Reluctantly, we took the rucksack. Dear friend—

One more thing. He picked up our manuscript, the copy of our confession and everything after, and motioned for us to open the rucksack. What happened in that examination room is between us. So take this with you, too.

We just want you to know—

Go! Bon is waiting.

So we went, rucksack over our shoulders, dismissed for the last time. No more pencils, no more books, no more teacher’s dirty looks. Silly rhymes and childish wordplay, but if we had thought of anything more serious we would have fallen down under the weight of disbelief, of our sheer relief.

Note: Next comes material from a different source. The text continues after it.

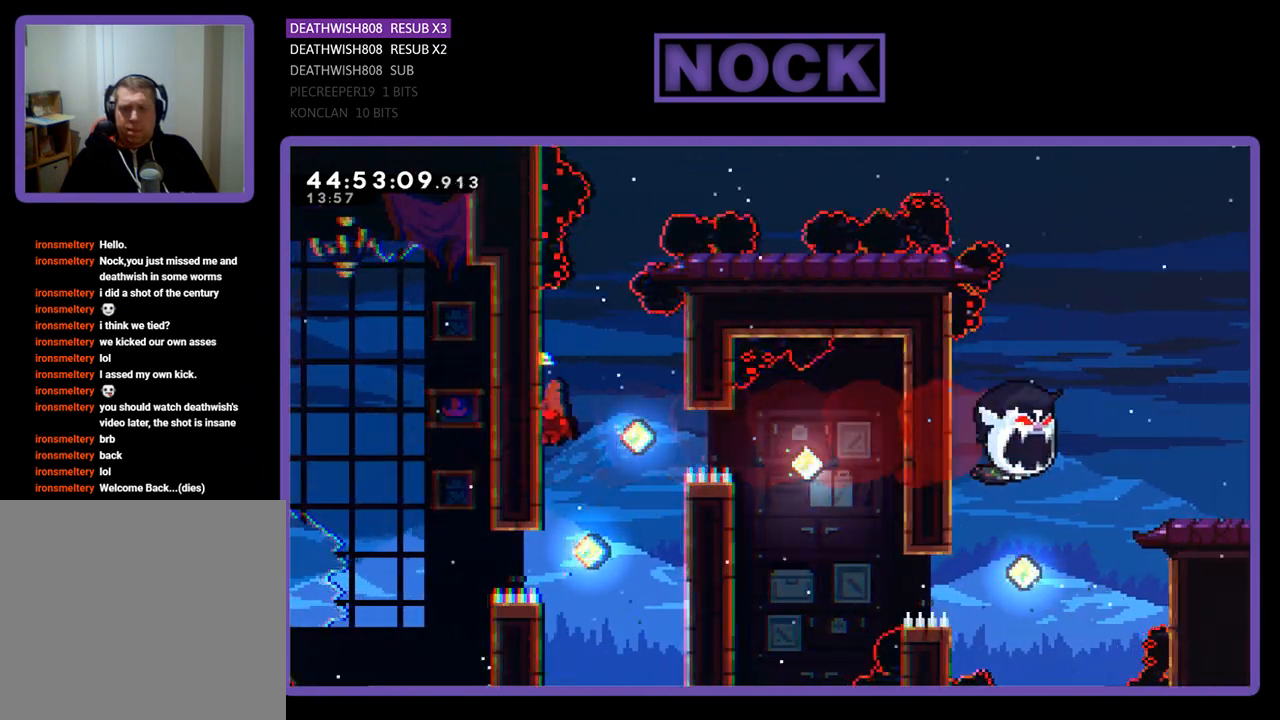
{"buttons": ["R2", "DPAD_UP"], "events": [[167, "CROSS", "down"], [167, "DPAD_DOWN", "up"], [167, "DPAD_RIGHT", "down"], [200, "DPAD_RIGHT", "up"], [233, "DPAD_UP", "down"], [333, "DPAD_LEFT", "down"], [500, "CROSS", "up"], [500, "DPAD_LEFT", "up"]]}
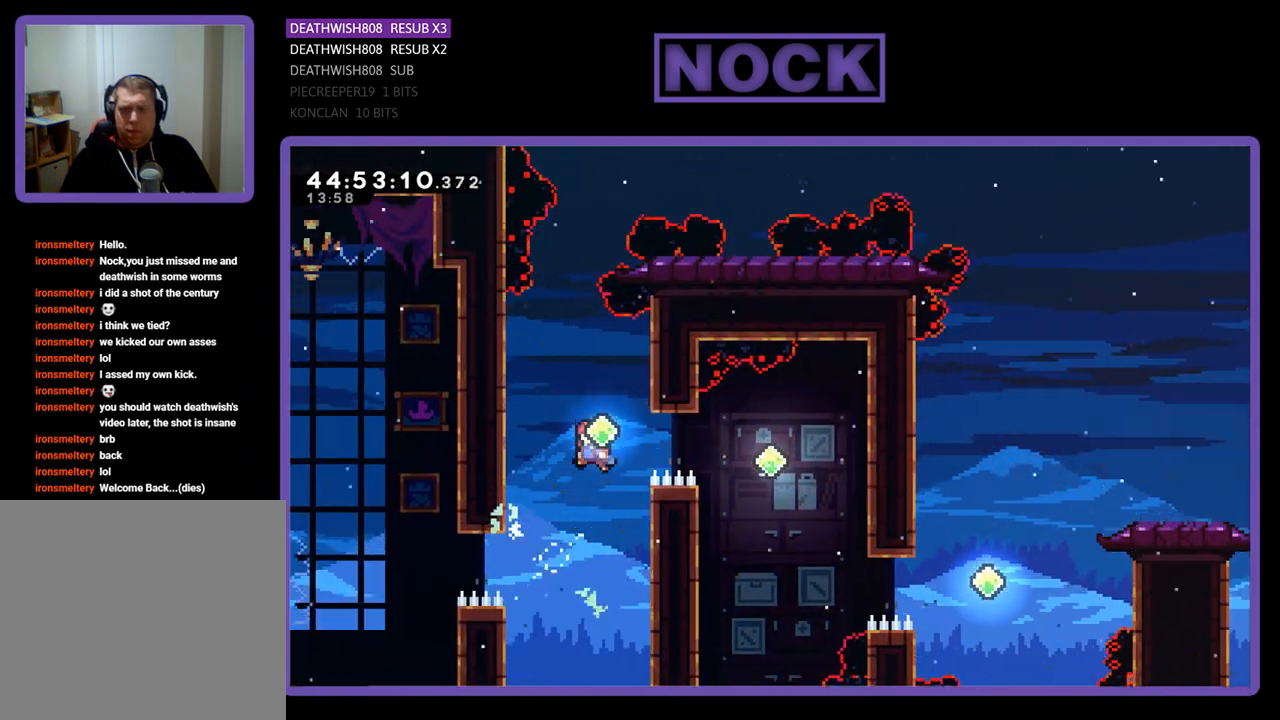
{"buttons": ["R2"], "events": [[100, "CIRCLE", "down"], [167, "CIRCLE", "up"], [167, "DPAD_RIGHT", "down"], [200, "CIRCLE", "down"], [367, "DPAD_UP", "up"], [400, "CIRCLE", "up"], [500, "DPAD_RIGHT", "up"]]}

The baby-faced guard escorted us to the camp gates, where the commandant and Bon stood by an idling Molotova truck. We had not seen Bon in a year and many months, and the first words he said were, You look like hell. Us? What about him? Our disembodied minds laughed, but our embodied selves did not. How could we? Our poor friend stumbled before us in patchwork and rags, a puppet in an alcoholic’s hands, hair thinning and skin a sickly shade of decayed jungle vegetation. Over one eye he wore a black patch, and we knew better than to ask him what had been done to him. A few meters away, behind barbed wire, three other haggard men in shambolic clothing watched. It took us a moment to recognize our comrades, the Hmong scout, the philosophical medic, and the dark marine. You don’t look like hell, the Hmong scout said. You look worse. The philosophical medic managed a grin with half his teeth missing. Don’t pay him any attention, he said. He’s just jealous. As for the dark marine, he said, I knew you bastards would get out of here first. Good luck to you.